Jeanne a survécu à tous les enfants de René, elle s'est éteinte tout doucement à l'âge de 65 ans, un âge respectable pour son époque... car comme disent certains elle souffrait de nombreux maux, mais de ceux qui empoisonnent la vie mais... ne font pas mourir.



[1] - Pierre IV d’Aragon, dit Pierre le Cérémonieux, père de Jean 1er d’Aragon et d’Eléonore qui a épousé Jean 1er de Castille et mère de Ferdinand 1er d’Aragon.

[2] - 1ere maison d’Anjou : Les Ingelgeriens. De Ingelger jusqu’à Richard Cœur de Lion en passant par Foulque de Nerra, Foulque de Réchin et Henri Plantagenêt. Je vous avais raconté le début de la 2ème maison d’Anjou : Charles 1er d’Anjou, Charles II….

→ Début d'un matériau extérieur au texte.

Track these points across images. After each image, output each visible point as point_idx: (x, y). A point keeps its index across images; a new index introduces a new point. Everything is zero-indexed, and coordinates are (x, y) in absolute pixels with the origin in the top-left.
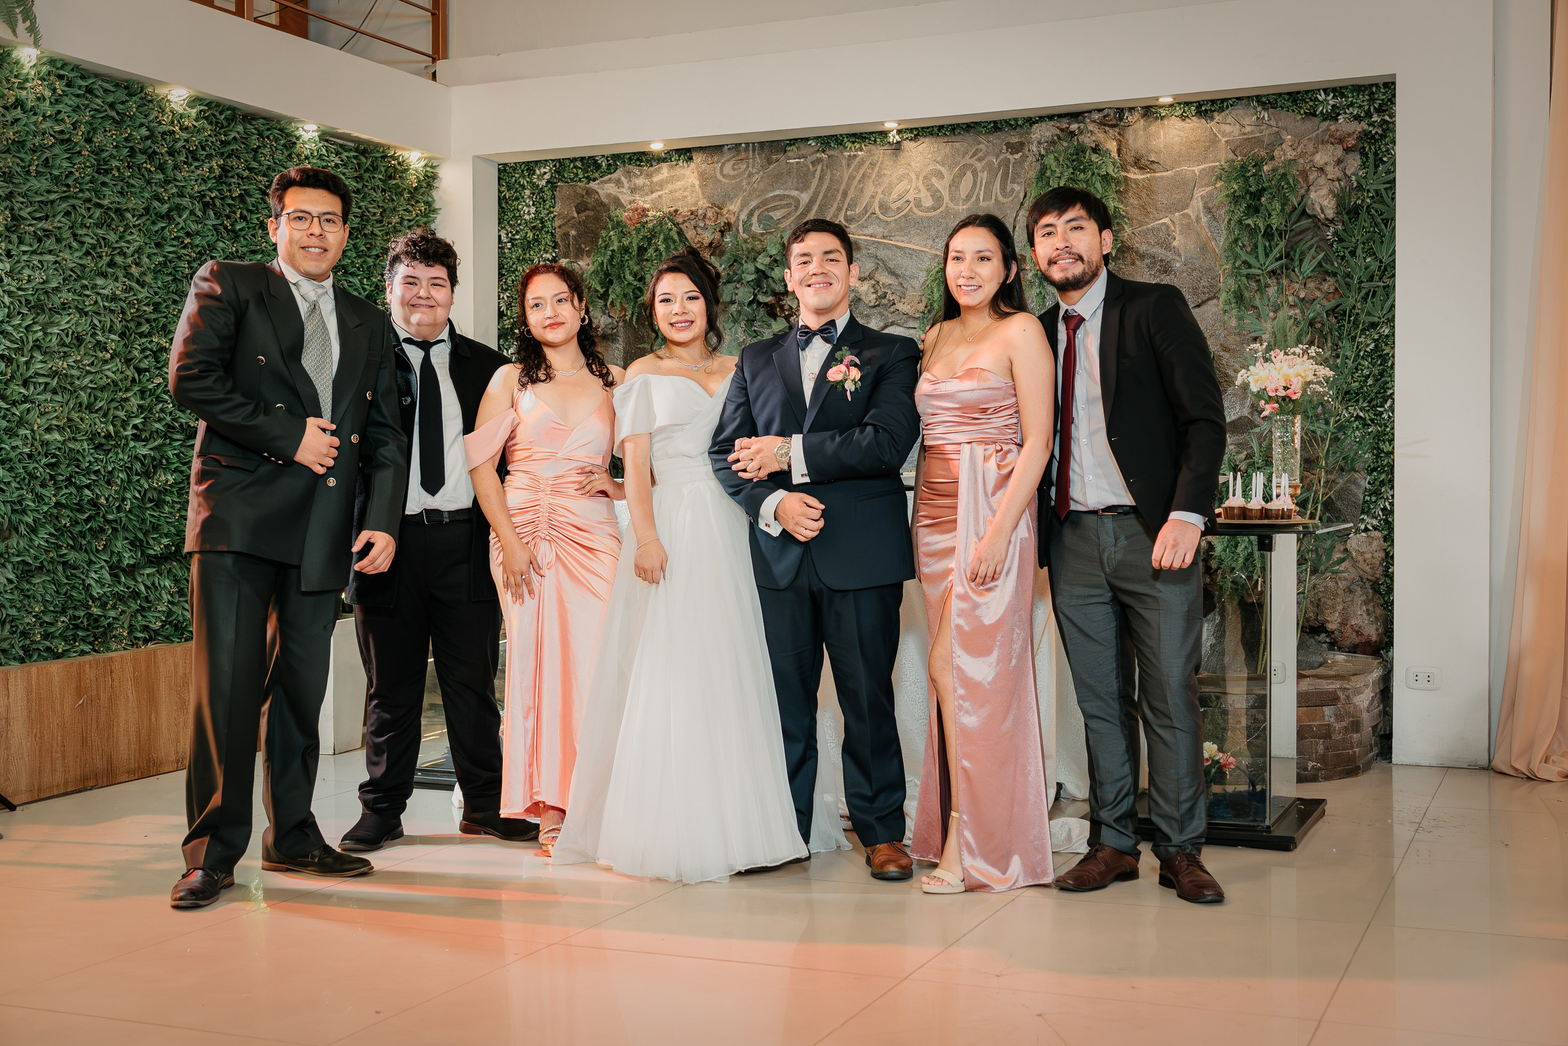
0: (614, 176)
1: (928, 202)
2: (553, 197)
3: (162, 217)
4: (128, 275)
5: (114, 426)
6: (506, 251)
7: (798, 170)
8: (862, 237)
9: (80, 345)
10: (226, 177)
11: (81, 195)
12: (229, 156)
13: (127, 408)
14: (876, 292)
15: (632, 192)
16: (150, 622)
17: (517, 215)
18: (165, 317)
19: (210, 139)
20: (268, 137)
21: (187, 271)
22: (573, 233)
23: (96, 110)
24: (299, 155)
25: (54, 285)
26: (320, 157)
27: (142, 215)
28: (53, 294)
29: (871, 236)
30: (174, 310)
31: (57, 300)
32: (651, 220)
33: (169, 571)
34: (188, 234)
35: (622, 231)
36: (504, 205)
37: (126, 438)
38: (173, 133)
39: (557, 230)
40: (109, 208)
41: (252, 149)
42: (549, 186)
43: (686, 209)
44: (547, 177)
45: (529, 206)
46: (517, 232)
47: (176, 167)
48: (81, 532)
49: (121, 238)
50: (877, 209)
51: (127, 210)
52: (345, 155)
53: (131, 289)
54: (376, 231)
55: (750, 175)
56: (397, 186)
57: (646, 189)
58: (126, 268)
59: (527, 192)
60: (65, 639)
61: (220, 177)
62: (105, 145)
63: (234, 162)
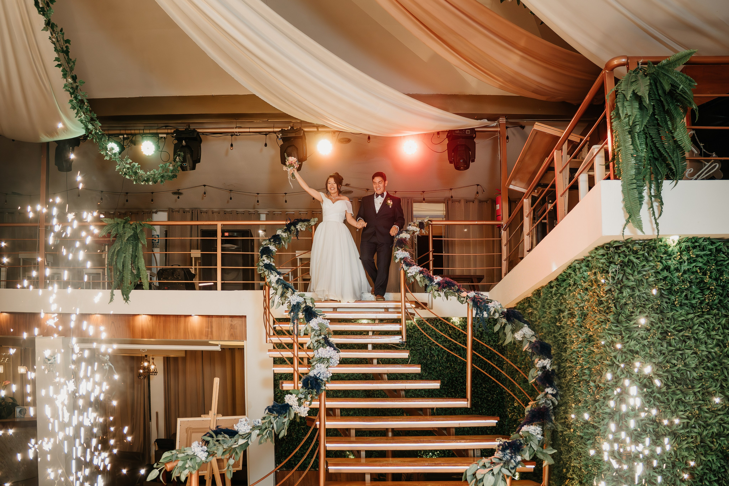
23: (722, 260)
25: (693, 366)
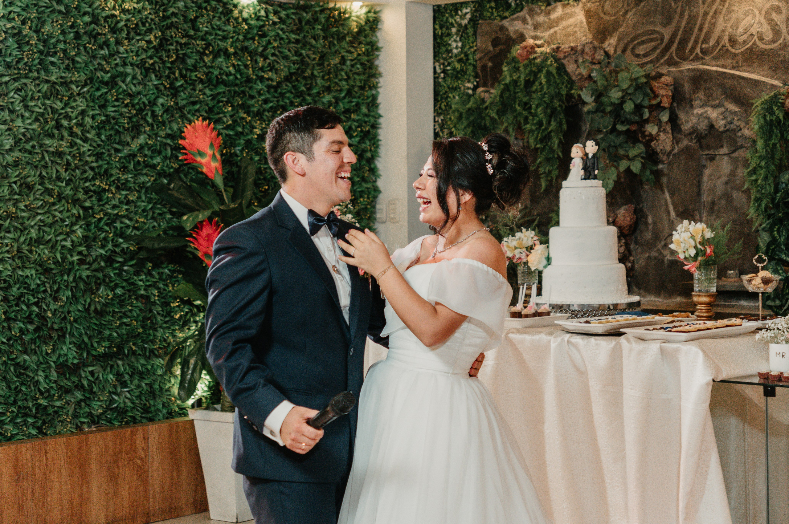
0: (521, 14)
1: (769, 35)
2: (475, 34)
3: (106, 84)
4: (72, 134)
5: (61, 253)
6: (440, 80)
7: (662, 7)
8: (714, 68)
9: (30, 193)
10: (167, 45)
11: (31, 74)
12: (169, 27)
13: (75, 239)
14: (725, 118)
15: (535, 29)
16: (93, 409)
17: (449, 48)
18: (108, 163)
19: (150, 16)
20: (206, 8)
21: (126, 126)
22: (490, 64)
24: (236, 19)
26: (258, 18)
27: (86, 85)
28: (7, 154)
29: (723, 66)
30: (115, 158)
31: (9, 159)
32: (539, 57)
33: (112, 367)
34: (130, 95)
35: (515, 67)
36: (439, 41)
37: (72, 263)
38: (114, 16)
39: (479, 62)
40: (55, 83)
41: (191, 20)
42: (472, 23)
43: (567, 46)
44: (468, 16)
45: (455, 41)
46: (449, 64)
47: (118, 42)
48: (32, 339)
49: (66, 105)
50: (727, 42)
51: (71, 82)
52: (283, 14)
53: (76, 144)
54: (316, 73)
55: (626, 13)
56: (338, 33)
57: (546, 26)
58: (71, 128)
59: (454, 30)
60: (16, 425)
61: (161, 45)
62: (52, 33)
63: (172, 32)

[3] - Jeanne 1ère de Naples fait appel au Pape et Roi de France et adopte Louis d’Anjou pour hériter de La Provence. Lorsque Louis rejoint la Reine Jeanne à Naples pour la défendre des partisans de son mari Charles Duras, celle-ci est morte étouffée sous des oreillers. Louis n’a pas réussi à reprendre le royaume de Naples car il meurt deux ans plus tard. Sa mort ouvre la guerre de succession de la Provence (1382/1386) dite d’Union d’Aix entre les partisans de Charles Duras et ceux de Louis 1er d’Anjou. Une guerre s’oppose en Provence entre les différents partis (Tuschins) jusqu’à la mort de Louis 1er d’Anjou.

[4] - Palais de la Joie

[5] - Jouvenel des Ursins, chronique du règne de Charles VI.

[6] - Ils tiendront leur promesse, la croix reliquaire est représentée dans la double traverse à la clef de voûte de la chapelle du château d’Angers.

[7] - Extrait de Jean de Bourdigne – Annales et Chroniques d’Anjou.

[8] - Dom Calmet « Chronique de Lorraine ».